Solomon does a wonderful job balancing humor and serious content, in addition to having enough plot twists to keep readers’ interest. There are explicit sex scenes, but they work well and make sense in terms of the plot, in addition to being fun to read. But it’s Ari’s character that makes the book work, especially when she reveals the reality of what living with depression means: “That’s the thing about depression. You can know it’s there, know it’s part of you, but you can go ages without seeing it. It lives with you, an invisible roommate, up until the time you start sinking, and then it sprawls itself across your couch and kicks its feet up on your coffee table and uses up all the hot water. Never pays its half of the rent, either.” These insights will have readers rooting for Ari to find her way at work and in love.
While Ari has a defined illness. Zoey Marks, the narrator of “Bad Luck Bridesmaid,” has a different lament. She’s three for three at weddings. Not just being a bridesmaid at weddings for three of her friends: the bad luck comes from the fact that none of the three friends actually made it down the aisle. Even though each marriage didn’t take place for a different reason, Zoey begins to feel she’s the common denominator and that no marriage that she is involved with – including one of her own – would work. That creates problems with her perfect boyfriend, Rylan Harper III. The two are deeply in love and he’s ready for them to commit to each other forever. So, why does Zoey say no to his proposal? Is the problem her unwillingness to commit to “ever after” with anyone or her fear of jinxing her own life? Zoey notes that “I am capable of experiencing love. But I was wholly stifled by the concept of an everlasting kind. I was stifled by love’s ultimate goal.” Although heartbroken after Rylan breaks off their relationship, she still can’t agree to marry.

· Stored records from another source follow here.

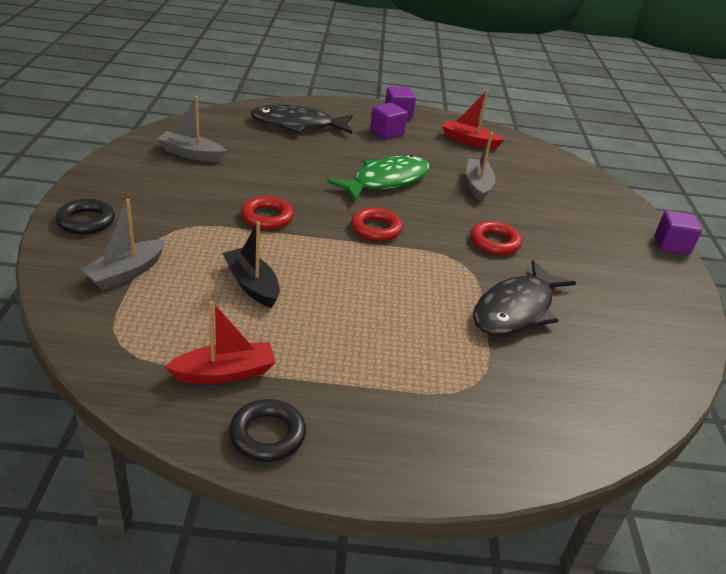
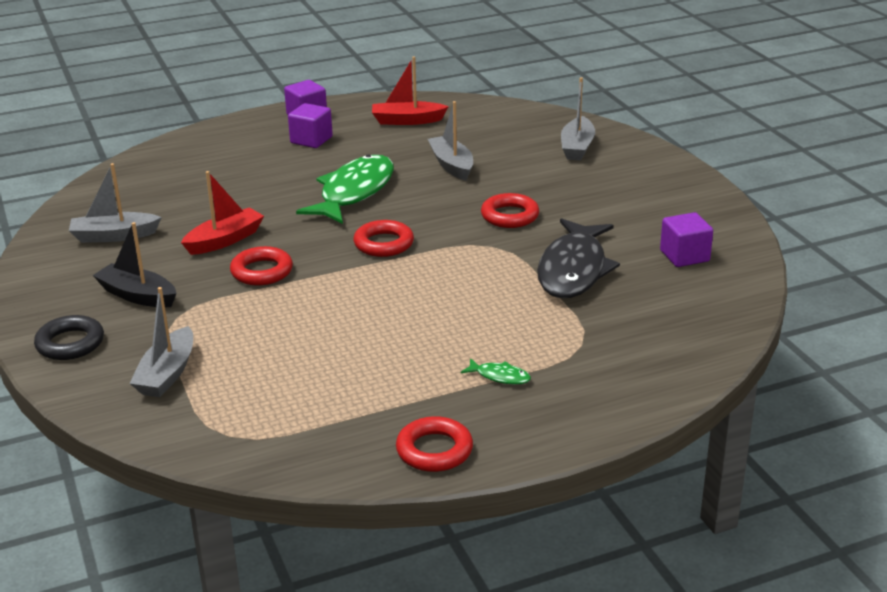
camera: 20 degrees left, 5 degrees down
red boat [165,301,276,384] -> red boat moved to [181,171,264,255]
black boat [222,222,280,308] -> black boat moved to [93,222,176,307]
black ring [229,399,306,462] -> red ring [396,416,473,472]
black fish [250,104,353,134] -> none
purple cube [655,210,702,255] -> purple cube moved to [660,212,713,267]
none -> green fish [461,358,531,385]
none -> grey boat [561,77,595,160]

That might change, though. When her best friend Hannah Green decides to marry after a whirlwind romance, she asks Zoey to be her only bridesmaid. Zoey can’t turn her down and decides that if Hannah goes through with the wedding, the jinx will be broken. However, there are several problems: the wedding is a destination wedding and Rylan, who is Hannah’s cousin, will also be there. Plus, not only does Hannah’s mother want Zoey to convince Hannah not to marry, the groom’s brother, whose wife cheated on him, thinks the marriage is a bad idea and wants to prevent it from happening. Zoey is caught between her desire for the wedding to take place and her worries about whether her friend should marry.
What makes “Bad Luck Bridesmaid” stand out is the realistic characters. The friendship between Hannah and Zoey is beautifully described: these two women love and support each other. The pain they feel when life doesn’t go the way they thought it would is clearly expressed in their discussions. Readers should note this novel also contains explicit sex, actually some really hot, explicit sex. But that’s used to shine a light on the character’s emotional lives and helps make this novel not your typical romance.